Although the case study was for a brownfield project, Joshi gave an example of deepwater development economics at an accelerated rate as well, showing that improved production economics were possible. The model showed that while its base case for acceleration showed significant uncertainty, and accelerated case has the potential to capture 50% of uncertainty value.

Joshi said stakeholders would have to ask themselves a series of key questions, should they look at his example moving forward. Is fit-for-purpose design for each project necessary? Would such a short timeline be safely achievable, and does a fast approach increase risk?

Overall though, the greenfield and brownfield projects examples shown had better economics with acceleration, even subsea tiebacks. In addition, the commonality in equipment design and operating philosophy improves project economics, but collaboration among operators and supplies are essential.

Getting to what Joshi called a “subsea development utopia” posed the following challenges to the operator, engineering, and supplier community.

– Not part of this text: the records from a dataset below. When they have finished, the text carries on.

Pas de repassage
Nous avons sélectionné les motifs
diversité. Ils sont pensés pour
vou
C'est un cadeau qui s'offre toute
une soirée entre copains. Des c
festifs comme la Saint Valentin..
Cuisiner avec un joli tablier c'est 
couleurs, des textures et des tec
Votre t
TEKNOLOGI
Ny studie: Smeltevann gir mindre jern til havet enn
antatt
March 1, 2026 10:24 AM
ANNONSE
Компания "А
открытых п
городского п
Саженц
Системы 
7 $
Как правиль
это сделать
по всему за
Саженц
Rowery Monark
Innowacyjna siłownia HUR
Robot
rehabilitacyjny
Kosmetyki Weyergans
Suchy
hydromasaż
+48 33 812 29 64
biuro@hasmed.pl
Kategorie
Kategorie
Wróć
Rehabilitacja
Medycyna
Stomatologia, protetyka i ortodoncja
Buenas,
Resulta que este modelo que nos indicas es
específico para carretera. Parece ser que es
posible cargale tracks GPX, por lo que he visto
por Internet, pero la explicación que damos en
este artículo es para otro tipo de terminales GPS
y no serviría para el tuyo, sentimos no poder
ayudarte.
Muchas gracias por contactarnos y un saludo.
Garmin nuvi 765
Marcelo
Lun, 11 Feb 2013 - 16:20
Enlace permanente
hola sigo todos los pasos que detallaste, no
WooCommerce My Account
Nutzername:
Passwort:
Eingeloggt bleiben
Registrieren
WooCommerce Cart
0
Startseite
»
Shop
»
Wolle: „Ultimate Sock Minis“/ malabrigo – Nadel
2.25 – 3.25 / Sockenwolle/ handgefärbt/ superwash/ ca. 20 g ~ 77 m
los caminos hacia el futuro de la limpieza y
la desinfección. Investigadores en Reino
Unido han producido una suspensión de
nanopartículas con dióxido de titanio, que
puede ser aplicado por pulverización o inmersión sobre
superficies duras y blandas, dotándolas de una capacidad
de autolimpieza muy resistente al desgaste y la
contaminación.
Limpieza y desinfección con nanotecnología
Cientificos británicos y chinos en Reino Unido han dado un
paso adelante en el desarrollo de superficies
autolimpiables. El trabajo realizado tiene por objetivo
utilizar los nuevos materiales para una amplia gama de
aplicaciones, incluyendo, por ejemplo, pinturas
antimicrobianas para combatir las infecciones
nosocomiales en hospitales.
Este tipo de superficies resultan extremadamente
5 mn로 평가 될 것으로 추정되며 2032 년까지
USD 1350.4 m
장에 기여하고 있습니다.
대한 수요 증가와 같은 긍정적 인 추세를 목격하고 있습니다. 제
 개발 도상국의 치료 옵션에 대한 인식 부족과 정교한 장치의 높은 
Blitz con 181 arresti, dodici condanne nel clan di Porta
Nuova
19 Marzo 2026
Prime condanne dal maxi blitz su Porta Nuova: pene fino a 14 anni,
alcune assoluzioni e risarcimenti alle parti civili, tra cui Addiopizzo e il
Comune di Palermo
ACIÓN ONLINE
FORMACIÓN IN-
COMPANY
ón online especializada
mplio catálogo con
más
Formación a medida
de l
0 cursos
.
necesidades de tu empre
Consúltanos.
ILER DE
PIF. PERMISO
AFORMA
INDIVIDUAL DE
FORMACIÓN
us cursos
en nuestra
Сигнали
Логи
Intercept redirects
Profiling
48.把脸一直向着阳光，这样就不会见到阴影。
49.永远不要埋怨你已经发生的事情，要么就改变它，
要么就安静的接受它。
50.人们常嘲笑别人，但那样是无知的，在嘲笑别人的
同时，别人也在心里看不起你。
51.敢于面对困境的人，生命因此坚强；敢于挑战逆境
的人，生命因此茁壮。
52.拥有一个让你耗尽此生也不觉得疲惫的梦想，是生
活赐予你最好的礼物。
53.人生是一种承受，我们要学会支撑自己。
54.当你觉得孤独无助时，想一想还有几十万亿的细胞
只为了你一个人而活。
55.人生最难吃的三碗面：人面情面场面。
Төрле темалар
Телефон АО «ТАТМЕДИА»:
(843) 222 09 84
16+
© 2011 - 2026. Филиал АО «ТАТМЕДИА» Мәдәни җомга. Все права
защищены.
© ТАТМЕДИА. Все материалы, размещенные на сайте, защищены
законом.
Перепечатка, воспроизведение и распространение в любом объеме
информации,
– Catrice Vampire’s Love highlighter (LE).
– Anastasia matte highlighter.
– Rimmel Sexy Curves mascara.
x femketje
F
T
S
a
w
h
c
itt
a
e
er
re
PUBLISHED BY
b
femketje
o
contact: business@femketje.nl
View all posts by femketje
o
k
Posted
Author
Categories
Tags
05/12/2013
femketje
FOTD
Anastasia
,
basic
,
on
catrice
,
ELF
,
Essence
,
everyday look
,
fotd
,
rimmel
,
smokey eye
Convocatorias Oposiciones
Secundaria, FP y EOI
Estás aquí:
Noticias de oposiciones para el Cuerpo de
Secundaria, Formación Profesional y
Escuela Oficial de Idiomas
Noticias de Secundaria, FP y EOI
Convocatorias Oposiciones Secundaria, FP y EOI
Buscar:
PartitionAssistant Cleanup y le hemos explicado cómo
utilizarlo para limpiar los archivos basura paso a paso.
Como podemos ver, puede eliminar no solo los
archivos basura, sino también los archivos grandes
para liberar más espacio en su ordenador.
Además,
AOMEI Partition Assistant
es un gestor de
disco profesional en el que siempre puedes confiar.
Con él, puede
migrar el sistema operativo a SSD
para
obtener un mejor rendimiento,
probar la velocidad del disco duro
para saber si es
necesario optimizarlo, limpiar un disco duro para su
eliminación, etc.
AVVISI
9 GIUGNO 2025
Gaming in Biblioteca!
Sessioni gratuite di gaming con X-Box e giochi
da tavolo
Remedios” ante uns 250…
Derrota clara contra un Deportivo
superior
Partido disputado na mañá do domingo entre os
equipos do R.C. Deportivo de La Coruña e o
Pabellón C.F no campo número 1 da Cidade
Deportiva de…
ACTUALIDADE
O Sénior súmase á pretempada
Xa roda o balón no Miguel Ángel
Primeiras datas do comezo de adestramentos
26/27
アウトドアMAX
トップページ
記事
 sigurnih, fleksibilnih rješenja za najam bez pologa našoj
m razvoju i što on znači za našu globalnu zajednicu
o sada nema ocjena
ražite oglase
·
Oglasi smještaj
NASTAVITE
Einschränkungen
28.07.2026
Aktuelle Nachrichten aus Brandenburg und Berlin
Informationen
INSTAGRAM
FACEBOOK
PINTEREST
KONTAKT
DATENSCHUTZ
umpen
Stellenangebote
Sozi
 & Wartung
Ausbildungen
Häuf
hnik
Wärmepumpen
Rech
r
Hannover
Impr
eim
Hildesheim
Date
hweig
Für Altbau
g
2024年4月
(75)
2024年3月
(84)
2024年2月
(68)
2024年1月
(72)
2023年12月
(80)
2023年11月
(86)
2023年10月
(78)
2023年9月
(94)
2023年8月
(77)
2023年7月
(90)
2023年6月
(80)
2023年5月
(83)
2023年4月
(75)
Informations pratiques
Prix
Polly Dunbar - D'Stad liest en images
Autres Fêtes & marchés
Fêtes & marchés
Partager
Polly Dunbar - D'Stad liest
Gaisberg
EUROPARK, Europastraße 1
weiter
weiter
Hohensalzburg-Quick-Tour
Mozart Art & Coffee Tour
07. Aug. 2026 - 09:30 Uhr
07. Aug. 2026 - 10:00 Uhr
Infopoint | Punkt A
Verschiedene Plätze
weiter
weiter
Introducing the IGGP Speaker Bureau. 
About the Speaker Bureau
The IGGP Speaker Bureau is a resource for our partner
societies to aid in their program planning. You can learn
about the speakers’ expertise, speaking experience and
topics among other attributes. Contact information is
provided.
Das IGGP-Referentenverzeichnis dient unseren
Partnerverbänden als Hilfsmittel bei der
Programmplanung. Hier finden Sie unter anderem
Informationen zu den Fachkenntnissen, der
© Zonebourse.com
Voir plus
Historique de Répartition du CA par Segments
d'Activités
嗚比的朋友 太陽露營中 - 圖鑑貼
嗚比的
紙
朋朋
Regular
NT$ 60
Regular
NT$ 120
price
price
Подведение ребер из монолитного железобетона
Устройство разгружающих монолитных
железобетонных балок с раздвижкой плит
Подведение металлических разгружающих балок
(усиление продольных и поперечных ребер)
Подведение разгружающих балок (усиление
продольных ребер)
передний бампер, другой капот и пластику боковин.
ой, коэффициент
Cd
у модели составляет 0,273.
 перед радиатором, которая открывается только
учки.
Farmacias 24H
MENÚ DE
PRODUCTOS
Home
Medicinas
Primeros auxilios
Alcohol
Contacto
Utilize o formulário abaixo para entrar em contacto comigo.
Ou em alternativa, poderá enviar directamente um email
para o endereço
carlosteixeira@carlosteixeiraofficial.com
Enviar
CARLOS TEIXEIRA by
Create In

  • Operators sharing possible development timelines with suppliers to improve supply chain.
  • Operators creating a toolkit of subsea equipment, and communicate reservoir performance uncertainty.
  • Suppliers having standardized LEGO-like equipment that is multi-vendor compatible.

“It helps to have a small core team with each member having the ability and responsibility to make decisions, said Joshi. “A large team could cover all aspects, but decision making becomes challenging and time consuming.”